#### WRITTEN TASK
Pull out the lines unchanged, starting with the line that contains "iOS: Fixed case" and going on through the line that contains "Kernel: Fixed the".

[[ DATA FOR THIS TASK open ]]

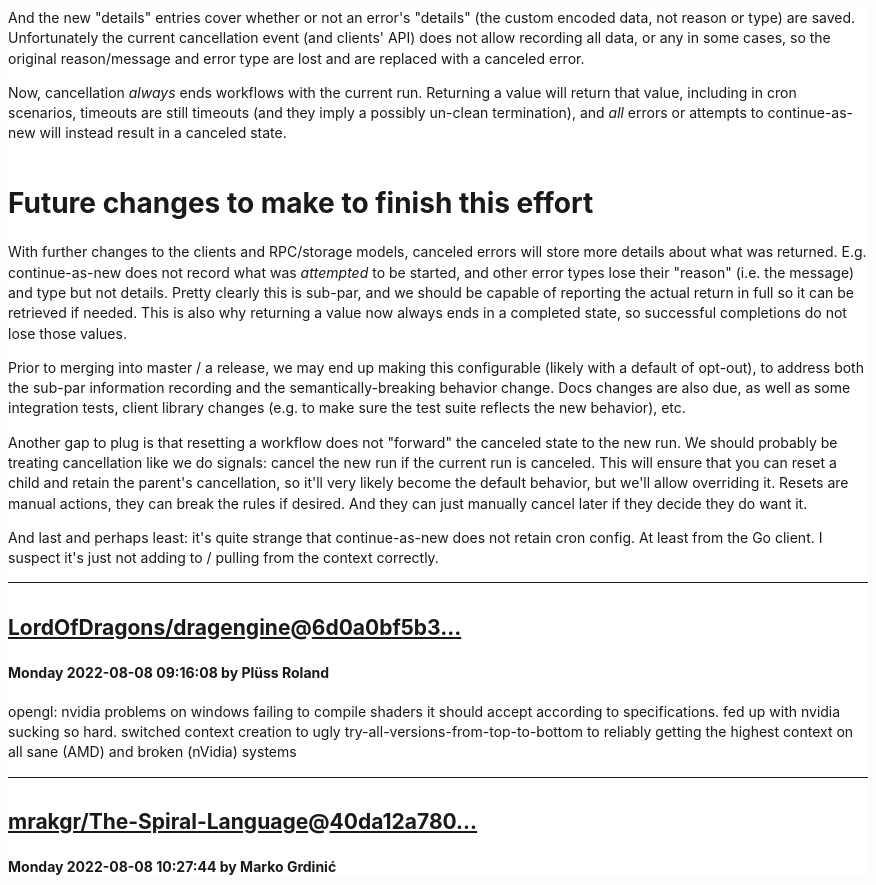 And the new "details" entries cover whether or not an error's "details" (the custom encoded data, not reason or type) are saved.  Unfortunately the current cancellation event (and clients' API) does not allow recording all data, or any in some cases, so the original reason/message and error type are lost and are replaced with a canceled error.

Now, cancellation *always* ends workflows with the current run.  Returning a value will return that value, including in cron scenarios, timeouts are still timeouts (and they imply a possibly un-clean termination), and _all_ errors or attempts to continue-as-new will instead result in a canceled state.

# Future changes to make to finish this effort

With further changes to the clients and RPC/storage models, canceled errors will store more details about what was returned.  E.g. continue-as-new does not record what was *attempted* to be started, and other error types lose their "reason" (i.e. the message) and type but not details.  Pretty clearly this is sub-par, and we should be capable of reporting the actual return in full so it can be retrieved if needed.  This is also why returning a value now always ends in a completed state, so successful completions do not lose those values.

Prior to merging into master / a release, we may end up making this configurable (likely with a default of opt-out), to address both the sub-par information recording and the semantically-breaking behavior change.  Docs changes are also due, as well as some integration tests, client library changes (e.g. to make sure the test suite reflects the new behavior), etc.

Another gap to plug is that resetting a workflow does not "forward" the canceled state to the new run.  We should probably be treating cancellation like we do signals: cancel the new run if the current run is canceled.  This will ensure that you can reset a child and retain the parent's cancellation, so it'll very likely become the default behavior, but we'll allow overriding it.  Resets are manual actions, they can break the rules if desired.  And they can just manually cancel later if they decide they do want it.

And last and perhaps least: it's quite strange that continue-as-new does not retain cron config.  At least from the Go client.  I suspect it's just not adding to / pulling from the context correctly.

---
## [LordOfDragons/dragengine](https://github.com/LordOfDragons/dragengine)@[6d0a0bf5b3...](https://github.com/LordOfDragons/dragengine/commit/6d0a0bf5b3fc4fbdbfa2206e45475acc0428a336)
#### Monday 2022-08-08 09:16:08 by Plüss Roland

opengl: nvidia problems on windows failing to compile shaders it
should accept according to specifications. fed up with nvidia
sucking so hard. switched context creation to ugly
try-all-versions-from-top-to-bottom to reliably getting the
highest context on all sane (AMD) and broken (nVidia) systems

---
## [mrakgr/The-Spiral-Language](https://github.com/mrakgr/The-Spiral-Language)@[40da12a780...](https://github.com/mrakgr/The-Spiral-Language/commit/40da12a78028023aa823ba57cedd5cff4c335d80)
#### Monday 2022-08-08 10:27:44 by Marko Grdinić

[[ DATA FOR THIS TASK closed ]]
[[ DATA FOR THIS TASK open ]]

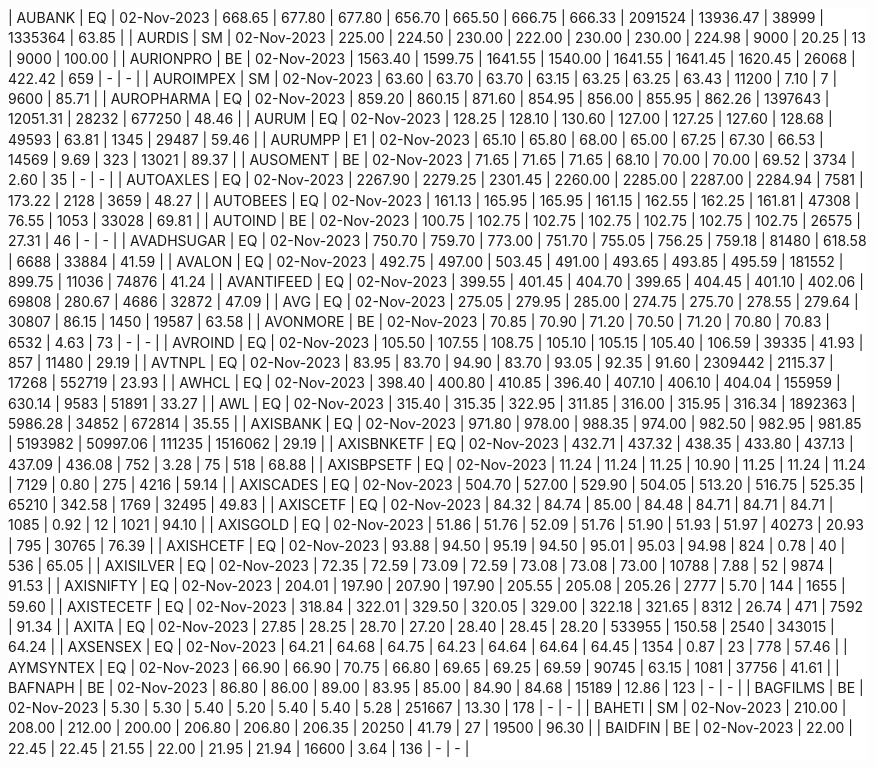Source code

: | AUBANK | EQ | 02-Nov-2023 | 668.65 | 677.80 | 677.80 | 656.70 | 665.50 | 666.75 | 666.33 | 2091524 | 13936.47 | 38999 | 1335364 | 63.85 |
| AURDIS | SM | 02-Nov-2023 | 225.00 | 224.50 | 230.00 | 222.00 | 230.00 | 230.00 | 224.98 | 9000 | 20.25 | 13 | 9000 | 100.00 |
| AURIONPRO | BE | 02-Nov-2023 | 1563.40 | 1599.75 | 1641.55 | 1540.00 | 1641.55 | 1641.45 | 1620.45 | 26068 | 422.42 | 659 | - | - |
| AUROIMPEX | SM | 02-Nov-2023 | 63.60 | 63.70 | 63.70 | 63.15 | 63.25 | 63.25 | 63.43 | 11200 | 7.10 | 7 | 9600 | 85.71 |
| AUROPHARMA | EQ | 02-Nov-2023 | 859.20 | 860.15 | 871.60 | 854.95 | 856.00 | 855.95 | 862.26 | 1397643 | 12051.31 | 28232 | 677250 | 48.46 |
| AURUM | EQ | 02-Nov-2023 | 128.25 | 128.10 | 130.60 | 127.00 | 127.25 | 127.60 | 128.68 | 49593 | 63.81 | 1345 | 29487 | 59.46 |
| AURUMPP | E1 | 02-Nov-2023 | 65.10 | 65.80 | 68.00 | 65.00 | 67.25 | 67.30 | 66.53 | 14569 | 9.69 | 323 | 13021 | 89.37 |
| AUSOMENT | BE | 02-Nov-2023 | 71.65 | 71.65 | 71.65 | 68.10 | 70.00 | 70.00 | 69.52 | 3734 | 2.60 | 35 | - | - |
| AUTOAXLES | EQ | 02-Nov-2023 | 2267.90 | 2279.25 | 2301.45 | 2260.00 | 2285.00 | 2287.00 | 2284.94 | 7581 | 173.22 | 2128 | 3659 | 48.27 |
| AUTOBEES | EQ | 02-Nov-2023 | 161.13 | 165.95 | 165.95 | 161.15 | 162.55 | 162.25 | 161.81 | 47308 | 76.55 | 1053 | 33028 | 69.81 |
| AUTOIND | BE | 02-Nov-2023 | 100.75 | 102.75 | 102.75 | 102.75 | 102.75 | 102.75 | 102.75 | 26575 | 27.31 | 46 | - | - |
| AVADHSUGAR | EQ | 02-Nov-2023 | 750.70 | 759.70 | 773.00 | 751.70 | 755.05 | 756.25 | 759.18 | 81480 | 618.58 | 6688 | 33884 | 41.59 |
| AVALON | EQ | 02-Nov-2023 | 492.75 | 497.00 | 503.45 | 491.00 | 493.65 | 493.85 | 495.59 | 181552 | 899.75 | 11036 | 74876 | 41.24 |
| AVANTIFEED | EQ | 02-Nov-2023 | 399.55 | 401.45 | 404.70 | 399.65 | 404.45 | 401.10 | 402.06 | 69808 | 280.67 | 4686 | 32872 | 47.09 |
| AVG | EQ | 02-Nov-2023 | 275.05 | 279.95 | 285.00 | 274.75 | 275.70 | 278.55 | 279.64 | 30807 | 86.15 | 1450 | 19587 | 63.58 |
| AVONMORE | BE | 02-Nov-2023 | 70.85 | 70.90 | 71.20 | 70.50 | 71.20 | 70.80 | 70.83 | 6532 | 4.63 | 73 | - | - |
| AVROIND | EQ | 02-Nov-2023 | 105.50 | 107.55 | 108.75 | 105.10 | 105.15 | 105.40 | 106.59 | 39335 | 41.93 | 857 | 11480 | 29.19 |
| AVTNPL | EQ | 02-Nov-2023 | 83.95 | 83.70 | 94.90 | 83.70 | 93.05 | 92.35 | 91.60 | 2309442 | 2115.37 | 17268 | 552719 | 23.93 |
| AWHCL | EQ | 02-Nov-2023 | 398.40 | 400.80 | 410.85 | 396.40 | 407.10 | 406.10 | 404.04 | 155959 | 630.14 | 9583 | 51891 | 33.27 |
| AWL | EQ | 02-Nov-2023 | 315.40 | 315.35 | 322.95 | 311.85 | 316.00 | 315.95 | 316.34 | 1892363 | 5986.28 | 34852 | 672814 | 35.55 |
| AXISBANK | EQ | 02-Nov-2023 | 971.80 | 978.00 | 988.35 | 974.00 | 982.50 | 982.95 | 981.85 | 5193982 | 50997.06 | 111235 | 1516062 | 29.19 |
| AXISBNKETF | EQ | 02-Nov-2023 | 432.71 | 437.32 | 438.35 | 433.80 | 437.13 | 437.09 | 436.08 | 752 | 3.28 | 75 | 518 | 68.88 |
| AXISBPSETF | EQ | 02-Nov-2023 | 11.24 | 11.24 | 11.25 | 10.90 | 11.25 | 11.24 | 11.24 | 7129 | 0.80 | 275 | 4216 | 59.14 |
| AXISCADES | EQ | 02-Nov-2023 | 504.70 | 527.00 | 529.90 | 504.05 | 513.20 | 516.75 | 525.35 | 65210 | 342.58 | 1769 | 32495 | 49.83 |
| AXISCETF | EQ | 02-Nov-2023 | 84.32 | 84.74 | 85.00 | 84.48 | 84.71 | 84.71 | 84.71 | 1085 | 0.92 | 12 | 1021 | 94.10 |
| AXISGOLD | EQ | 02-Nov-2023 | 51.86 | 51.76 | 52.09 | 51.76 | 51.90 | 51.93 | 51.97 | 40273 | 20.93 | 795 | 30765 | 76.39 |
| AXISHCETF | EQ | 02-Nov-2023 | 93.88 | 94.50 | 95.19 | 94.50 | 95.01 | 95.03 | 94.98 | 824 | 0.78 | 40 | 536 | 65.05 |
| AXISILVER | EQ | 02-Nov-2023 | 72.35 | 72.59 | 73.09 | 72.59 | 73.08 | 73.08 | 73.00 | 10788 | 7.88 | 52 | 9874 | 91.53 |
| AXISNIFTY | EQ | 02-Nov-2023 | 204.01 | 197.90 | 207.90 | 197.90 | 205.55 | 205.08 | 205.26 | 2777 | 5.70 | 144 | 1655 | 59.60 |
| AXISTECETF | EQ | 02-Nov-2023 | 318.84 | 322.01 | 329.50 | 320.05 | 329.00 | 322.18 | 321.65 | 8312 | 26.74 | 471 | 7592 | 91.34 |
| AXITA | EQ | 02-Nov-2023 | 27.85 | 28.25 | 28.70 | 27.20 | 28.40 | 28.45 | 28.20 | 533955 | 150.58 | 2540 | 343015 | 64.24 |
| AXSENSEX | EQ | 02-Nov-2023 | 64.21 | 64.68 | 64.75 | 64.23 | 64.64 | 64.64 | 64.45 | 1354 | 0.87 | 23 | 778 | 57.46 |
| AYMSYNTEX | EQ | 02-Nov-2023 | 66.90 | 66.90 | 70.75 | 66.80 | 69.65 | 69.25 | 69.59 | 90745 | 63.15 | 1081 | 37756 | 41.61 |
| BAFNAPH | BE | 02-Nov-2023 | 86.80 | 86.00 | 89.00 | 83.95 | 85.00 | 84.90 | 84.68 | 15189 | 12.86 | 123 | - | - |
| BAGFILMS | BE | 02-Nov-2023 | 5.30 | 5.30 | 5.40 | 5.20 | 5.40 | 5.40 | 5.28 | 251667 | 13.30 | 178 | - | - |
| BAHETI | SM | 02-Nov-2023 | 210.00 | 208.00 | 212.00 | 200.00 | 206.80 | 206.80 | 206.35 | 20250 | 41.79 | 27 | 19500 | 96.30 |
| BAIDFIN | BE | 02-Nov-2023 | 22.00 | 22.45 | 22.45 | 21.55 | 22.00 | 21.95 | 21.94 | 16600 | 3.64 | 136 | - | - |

[[ DATA FOR THIS TASK closed ]]
[[ DATA FOR THIS TASK open ]]

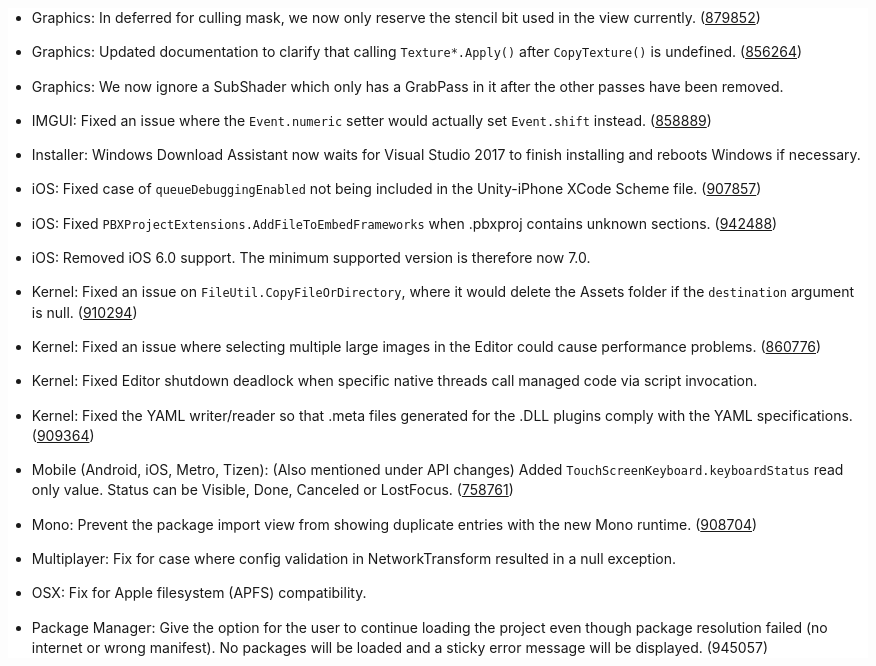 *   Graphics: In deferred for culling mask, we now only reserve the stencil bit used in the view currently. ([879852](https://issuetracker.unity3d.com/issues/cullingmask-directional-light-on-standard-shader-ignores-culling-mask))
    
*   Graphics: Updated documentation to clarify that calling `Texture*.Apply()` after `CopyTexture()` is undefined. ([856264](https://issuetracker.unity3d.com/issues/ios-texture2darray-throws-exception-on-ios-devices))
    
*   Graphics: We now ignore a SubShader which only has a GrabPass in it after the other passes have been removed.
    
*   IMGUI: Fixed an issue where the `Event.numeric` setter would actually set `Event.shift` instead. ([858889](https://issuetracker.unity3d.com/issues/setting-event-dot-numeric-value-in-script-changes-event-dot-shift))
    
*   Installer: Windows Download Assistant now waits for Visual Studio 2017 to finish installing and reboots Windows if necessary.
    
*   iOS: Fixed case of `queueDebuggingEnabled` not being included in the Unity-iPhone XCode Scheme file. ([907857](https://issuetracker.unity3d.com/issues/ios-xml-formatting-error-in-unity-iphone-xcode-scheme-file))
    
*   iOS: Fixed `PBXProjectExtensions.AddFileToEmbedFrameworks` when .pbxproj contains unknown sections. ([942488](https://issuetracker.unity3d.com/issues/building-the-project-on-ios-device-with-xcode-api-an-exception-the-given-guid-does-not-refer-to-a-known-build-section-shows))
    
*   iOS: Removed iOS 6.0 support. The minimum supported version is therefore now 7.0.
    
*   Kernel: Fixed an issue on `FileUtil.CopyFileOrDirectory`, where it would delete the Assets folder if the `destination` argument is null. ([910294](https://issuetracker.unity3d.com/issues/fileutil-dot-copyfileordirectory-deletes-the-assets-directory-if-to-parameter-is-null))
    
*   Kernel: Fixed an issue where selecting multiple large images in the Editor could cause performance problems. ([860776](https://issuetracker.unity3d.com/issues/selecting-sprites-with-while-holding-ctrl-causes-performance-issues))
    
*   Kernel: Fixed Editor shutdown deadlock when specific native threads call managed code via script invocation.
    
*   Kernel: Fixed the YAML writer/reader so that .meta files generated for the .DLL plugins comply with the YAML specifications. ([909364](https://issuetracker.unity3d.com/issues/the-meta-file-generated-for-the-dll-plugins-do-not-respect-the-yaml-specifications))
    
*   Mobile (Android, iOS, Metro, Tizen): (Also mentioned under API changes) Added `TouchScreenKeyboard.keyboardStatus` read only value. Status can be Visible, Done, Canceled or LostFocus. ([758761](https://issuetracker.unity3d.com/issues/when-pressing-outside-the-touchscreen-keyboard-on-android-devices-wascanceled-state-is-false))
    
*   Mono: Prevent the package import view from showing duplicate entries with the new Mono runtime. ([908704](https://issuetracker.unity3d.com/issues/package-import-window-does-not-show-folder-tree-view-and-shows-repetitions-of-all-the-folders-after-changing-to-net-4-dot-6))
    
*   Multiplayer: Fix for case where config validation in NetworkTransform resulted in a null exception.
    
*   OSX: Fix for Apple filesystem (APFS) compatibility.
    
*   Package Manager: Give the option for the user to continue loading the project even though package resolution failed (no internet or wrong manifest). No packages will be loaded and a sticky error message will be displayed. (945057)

[[ DATA FOR THIS TASK closed ]]

#### RESPONSE
*   iOS: Fixed case of `queueDebuggingEnabled` not being included in the Unity-iPhone XCode Scheme file. ([907857](https://issuetracker.unity3d.com/issues/ios-xml-formatting-error-in-unity-iphone-xcode-scheme-file))
    
*   iOS: Fixed `PBXProjectExtensions.AddFileToEmbedFrameworks` when .pbxproj contains unknown sections. ([942488](https://issuetracker.unity3d.com/issues/building-the-project-on-ios-device-with-xcode-api-an-exception-the-given-guid-does-not-refer-to-a-known-build-section-shows))
    
*   iOS: Removed iOS 6.0 support. The minimum supported version is therefore now 7.0.
    
*   Kernel: Fixed an issue on `FileUtil.CopyFileOrDirectory`, where it would delete the Assets folder if the `destination` argument is null. ([910294](https://issuetracker.unity3d.com/issues/fileutil-dot-copyfileordirectory-deletes-the-assets-directory-if-to-parameter-is-null))
    
*   Kernel: Fixed an issue where selecting multiple large images in the Editor could cause performance problems. ([860776](https://issuetracker.unity3d.com/issues/selecting-sprites-with-while-holding-ctrl-causes-performance-issues))
    
*   Kernel: Fixed Editor shutdown deadlock when specific native threads call managed code via script invocation.
    
*   Kernel: Fixed the YAML writer/reader so that .meta files generated for the .DLL plugins comply with the YAML specifications. ([909364](https://issuetracker.unity3d.com/issues/the-meta-file-generated-for-the-dll-plugins-do-not-respect-the-yaml-specifications))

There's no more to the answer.